ReplyDeleteHow are you getting those "green u-turn symbols" to start each verical line from a word-wrapped statement? Is that its default behavior? Do you know of any text editors that line-wrap a continued statment indented underneat the first? (like I'm guessing yntaxHighlighter does)

ReplyDelete@Anonymous:

ReplyDeleteYeah, it's SyntaxHighlighter doing its job. I don't know of any editors with default behavior like that. Emacs shows a line-wrap symbol at the end of the line, and wraps to first column, but I suppose there's an Elisp script for it somewhere -- of course, you can always make one for yourself.
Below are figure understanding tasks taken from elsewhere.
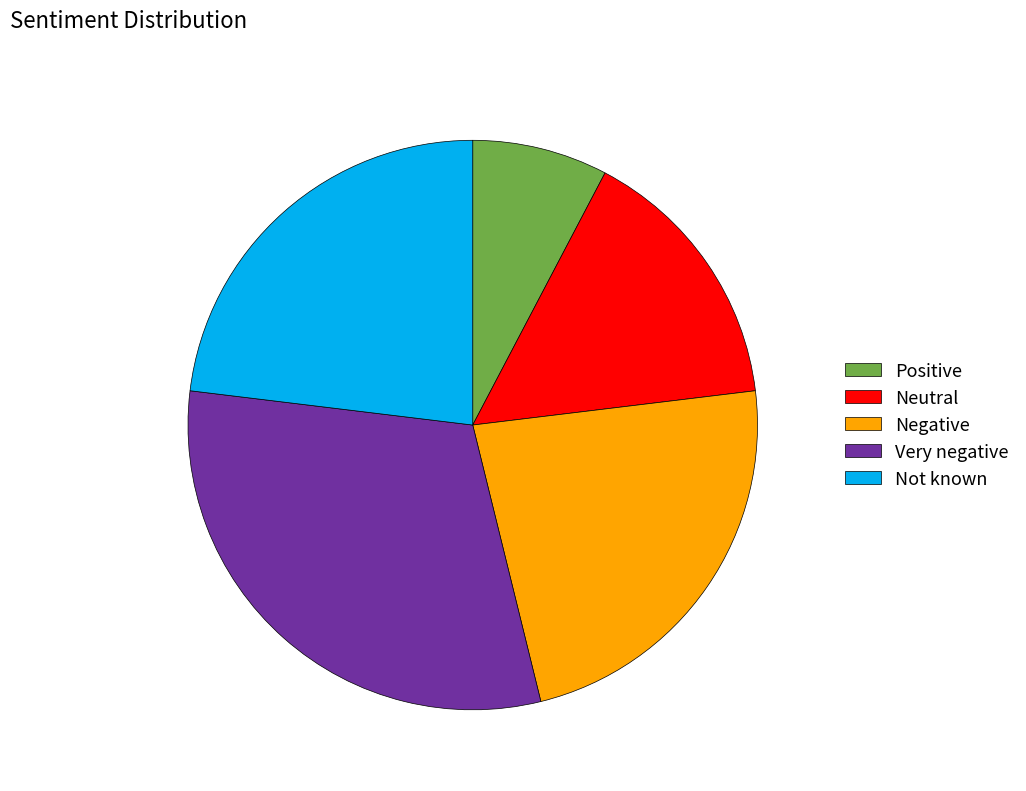

Combined, do Neutral and Negative account for over 50%?

No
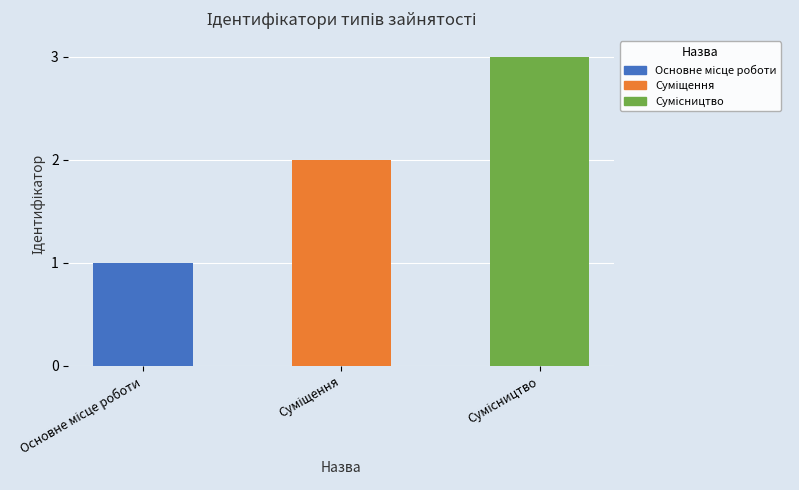

What is the maximum value shown in the chart?

3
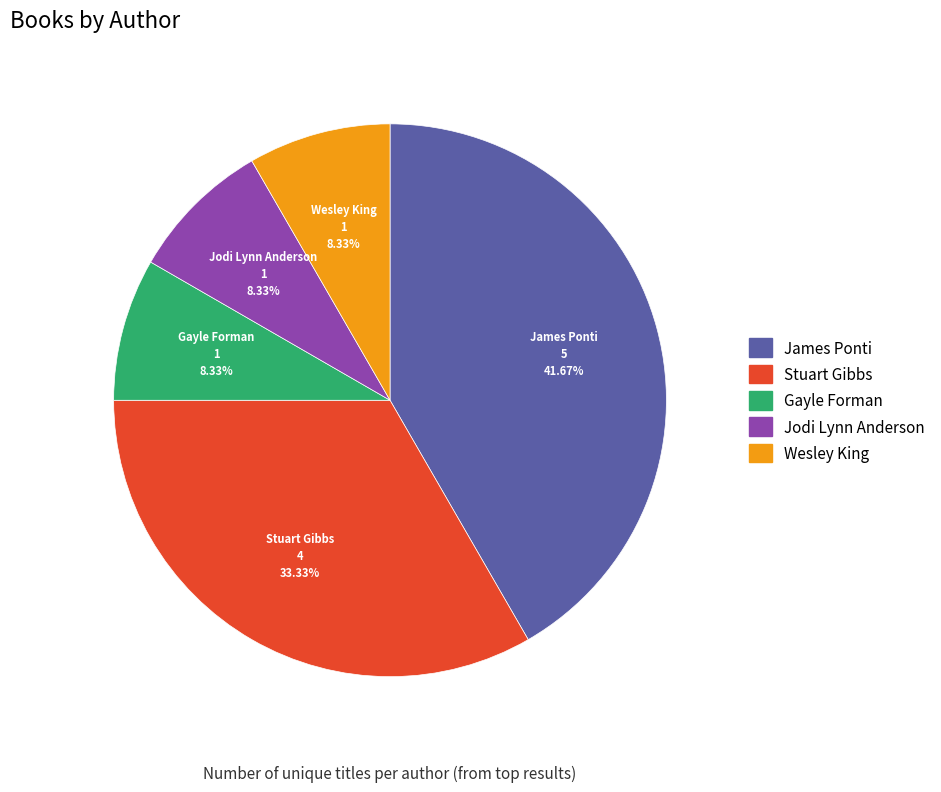

Does any single category account for the majority?

No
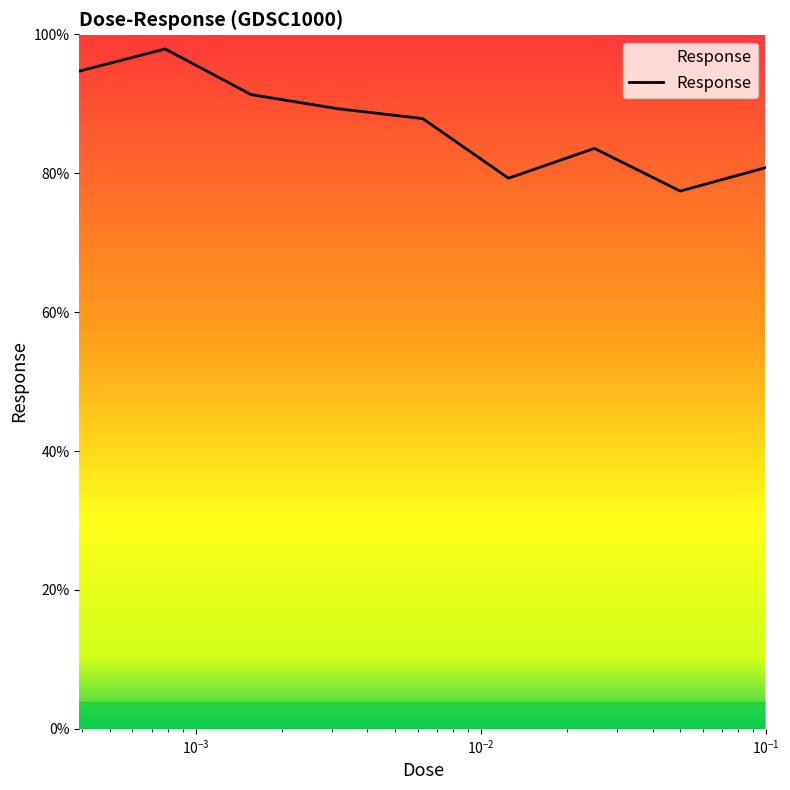

What is the difference between the maximum and minimum values?

20.5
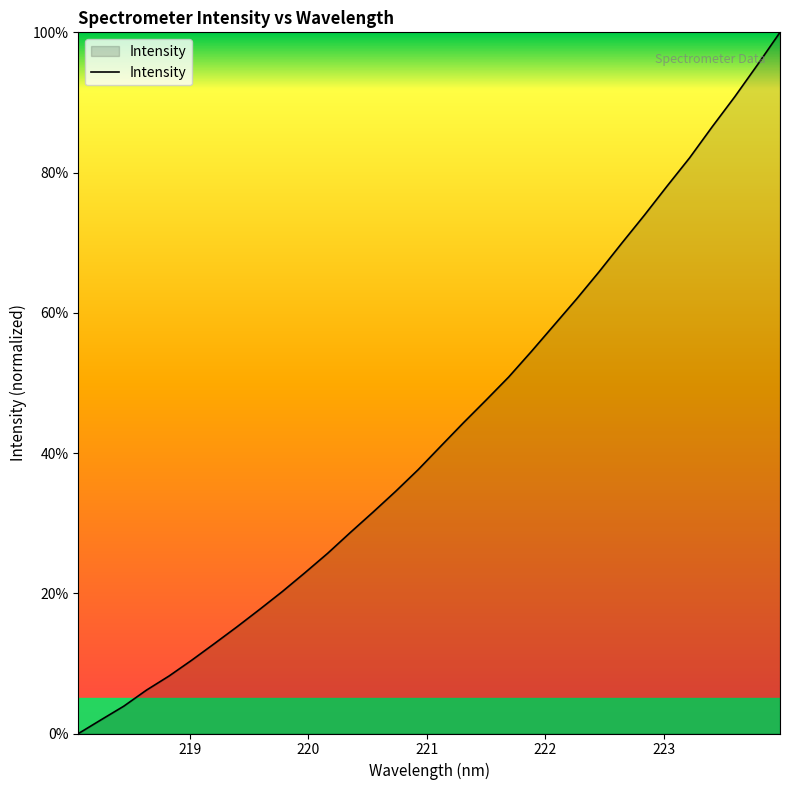

Reading right to left, transcribe all the data shown in this chart.

100.0	95.4	90.8	86.5	82.1	78.1	73.9	69.9	65.9	62.0	58.2	54.5	50.8	47.5	44.3	41.0	37.6	34.5	31.6	28.7	25.7	22.9	20.2	17.7	15.2	12.8	10.5	8.2	6.2	3.9	2.0	0.0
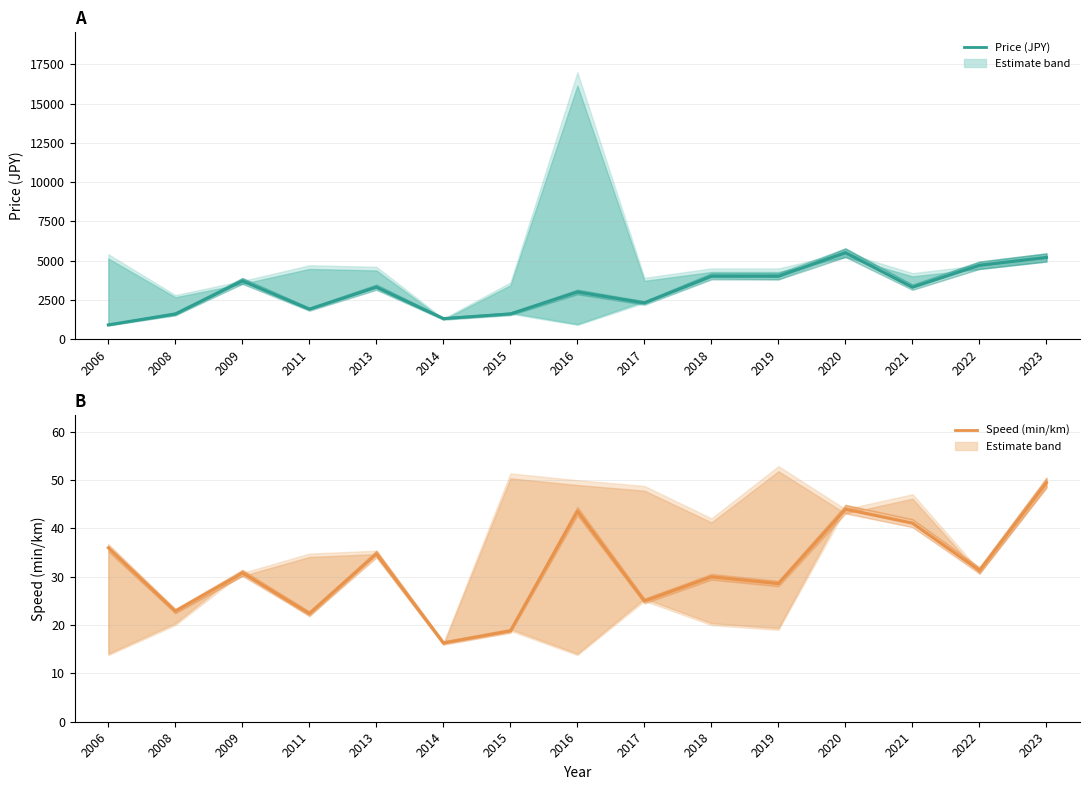

True or false: Price (JPY) and Speed (min/km) intersect in this chart.

False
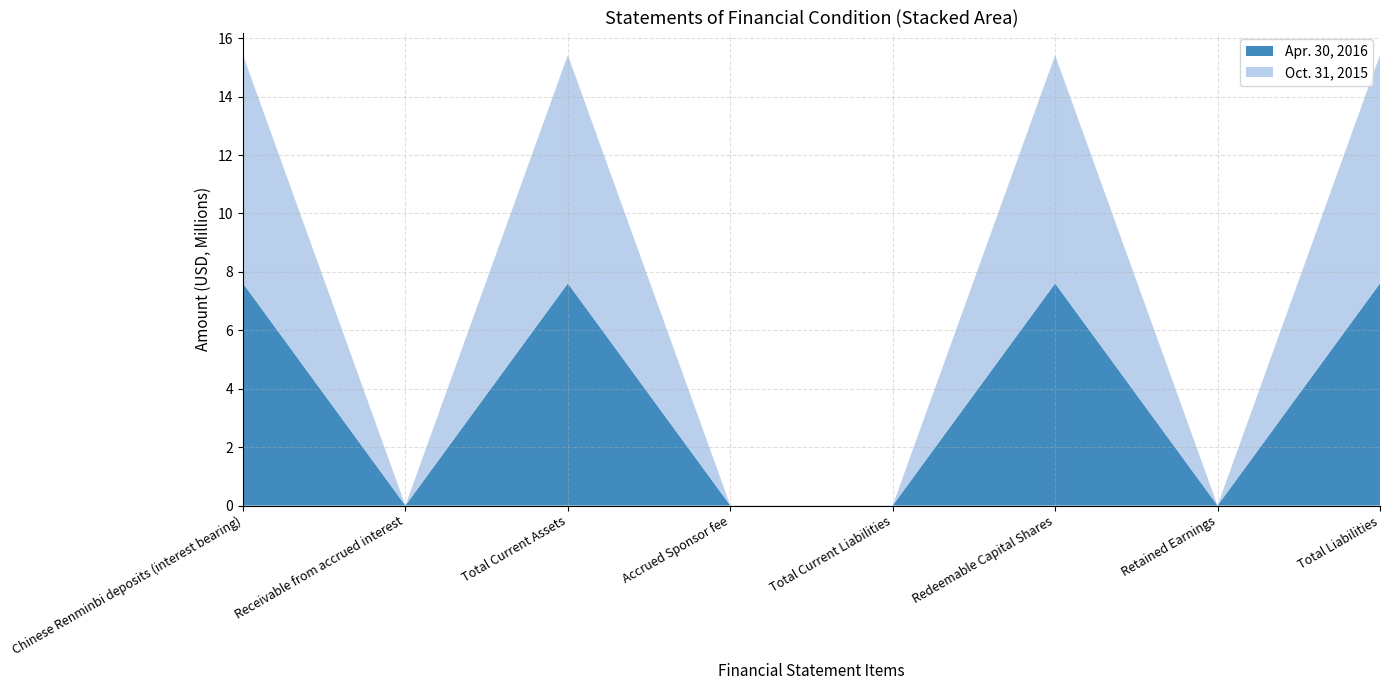

Reading left to right, transcribe all the data shown in this chart.

Apr. 30, 2016: Chinese Renminbi deposits (interest bearing)=7606070	Receivable from accrued interest=634	Total Current Assets=7606704	Accrued Sponsor fee=2494	Total Current Liabilities=2494	Redeemable Capital Shares=7604210	Retained Earnings=0	Total Liabilities=7606704
Oct. 31, 2015: Chinese Renminbi deposits (interest bearing)=7814349	Receivable from accrued interest=673	Total Current Assets=7815022	Accrued Sponsor fee=2654	Total Current Liabilities=2654	Redeemable Capital Shares=7812368	Retained Earnings=0	Total Liabilities=7815022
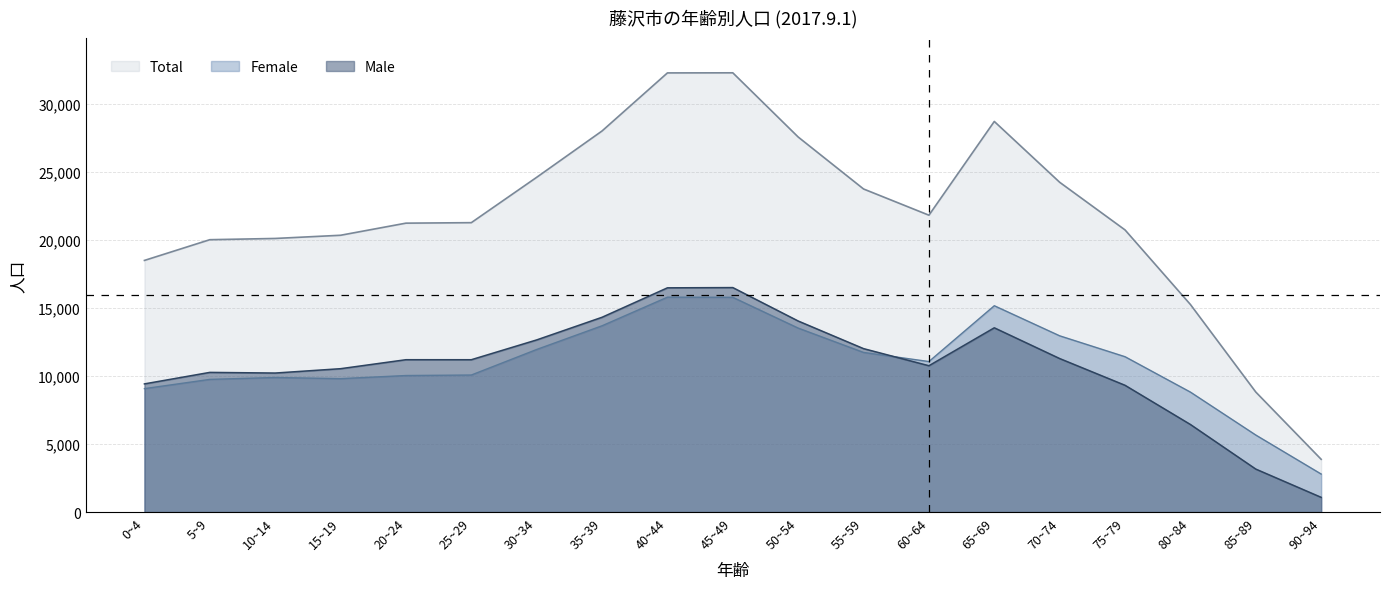

Reading left to right, transcribe all the data shown in this chart.

Male: 0~4=9431	5~9=10277	10~14=10229	15~19=10549	20~24=11210	25~29=11209	30~34=12666	35~39=14332	40~44=16498	45~49=16516	50~54=14057	55~59=12025	60~64=10766	65~69=13557	70~74=11295	75~79=9327	80~84=6444	85~89=3163	90~94=1084
Female: 0~4=9083	5~9=9762	10~14=9901	15~19=9816	20~24=10046	25~29=10083	30~34=11963	35~39=13706	40~44=15811	45~49=15800	50~54=13536	55~59=11745	60~64=11075	65~69=15181	70~74=12968	75~79=11430	80~84=8827	85~89=5668	90~94=2799
Total: 0~4=18514	5~9=20039	10~14=20130	15~19=20365	20~24=21256	25~29=21292	30~34=24629	35~39=28038	40~44=32309	45~49=32316	50~54=27593	55~59=23770	60~64=21841	65~69=28738	70~74=24263	75~79=20757	80~84=15271	85~89=8831	90~94=3883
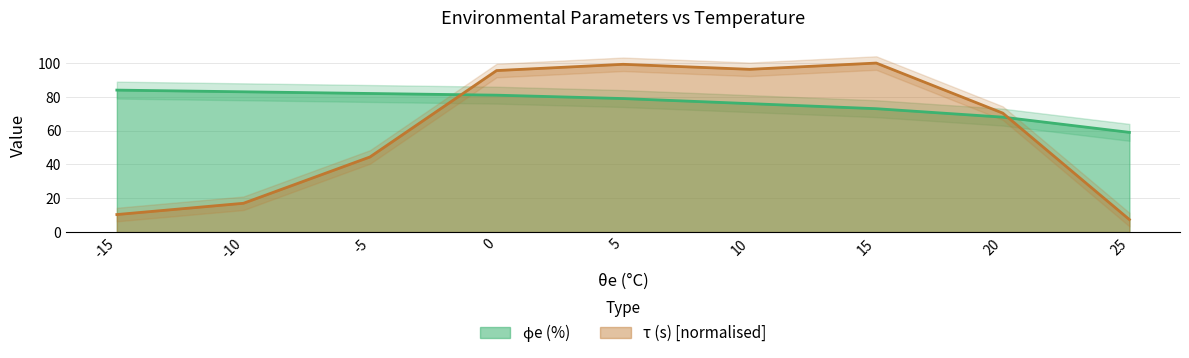

What is the difference between the second highest and minimum values in the ϕe (%) series?

24.0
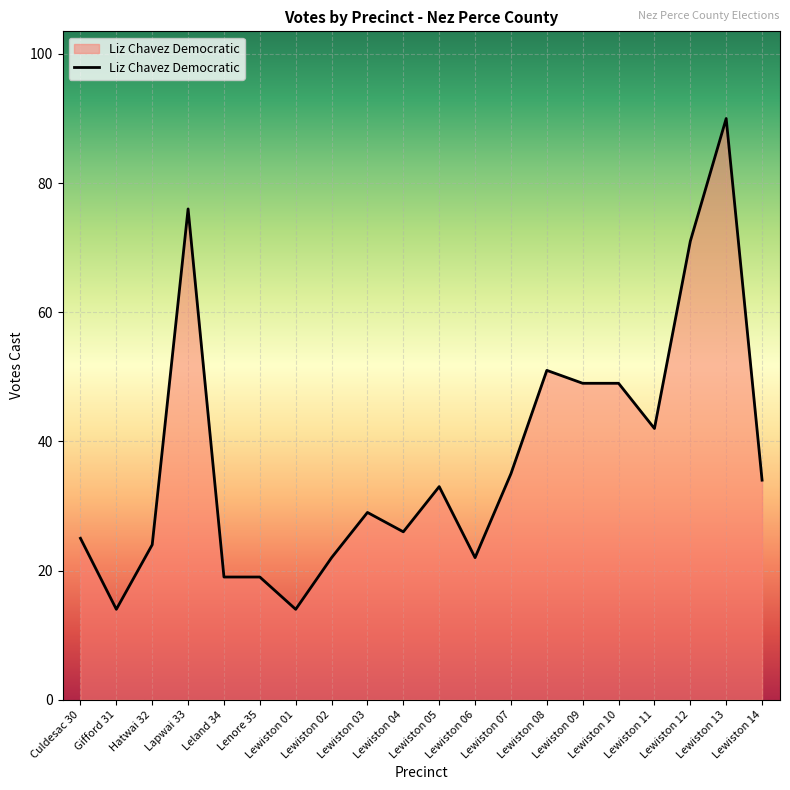

What is the average value?

37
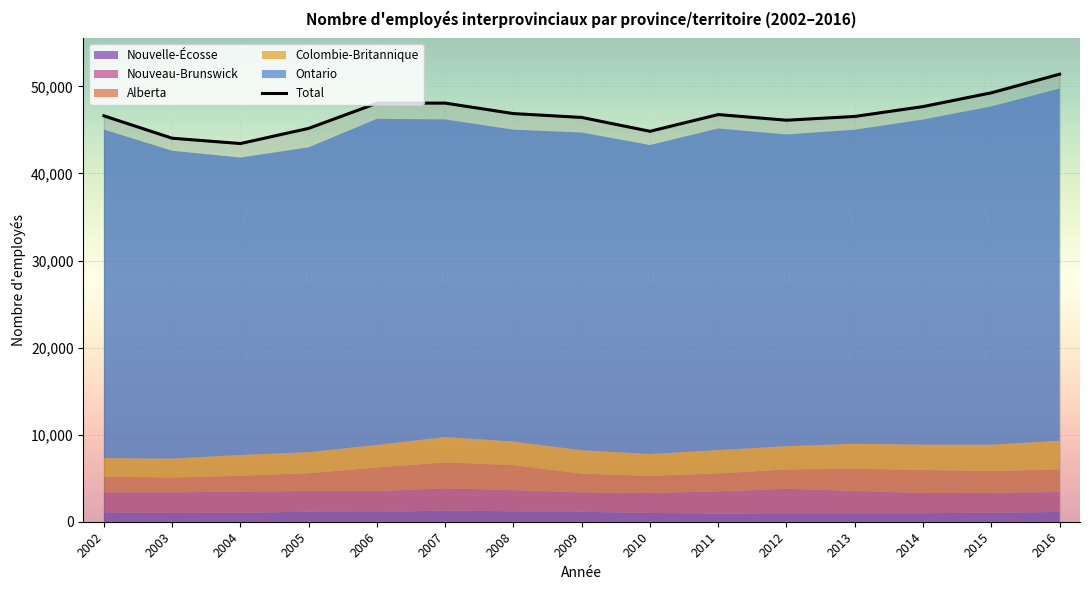

What is the change in value from 2006 to 2014?

-390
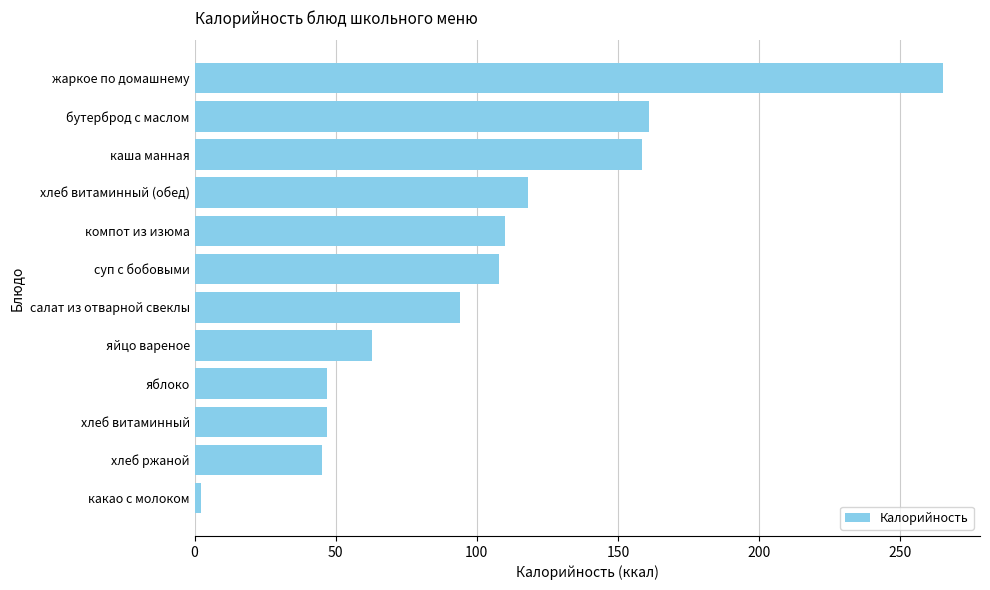

Count the number of categories in the chart.

12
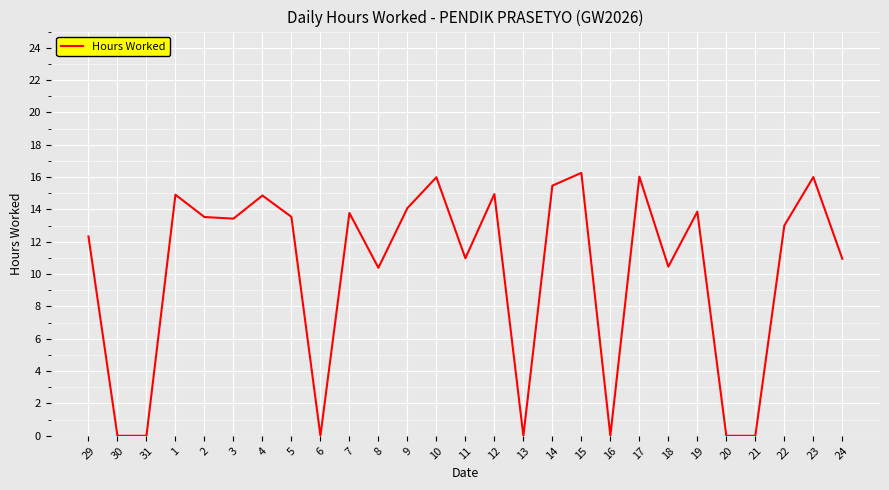

What is the difference between the maximum and minimum values?

16.3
Anyways, it would probably be more accessible to just keep code under 80 columns -- much more readable, imho.

you have a nice site. thanks for sharing this site. you can download lots of ebook from here

ReplyDeletehttp://feboook.blogspot.com

Hey Tim,

ReplyDeleteIn case you're interested more reference material, there's a book, "Essentials of Metaheuristics" that discusses GAs and related algorithms.

The author has made it available for free online:

http://cs.gmu.edu/~sean/book/metaheuristics/

@Mart

ReplyDeleteThanks for the tip. I've added it to the list.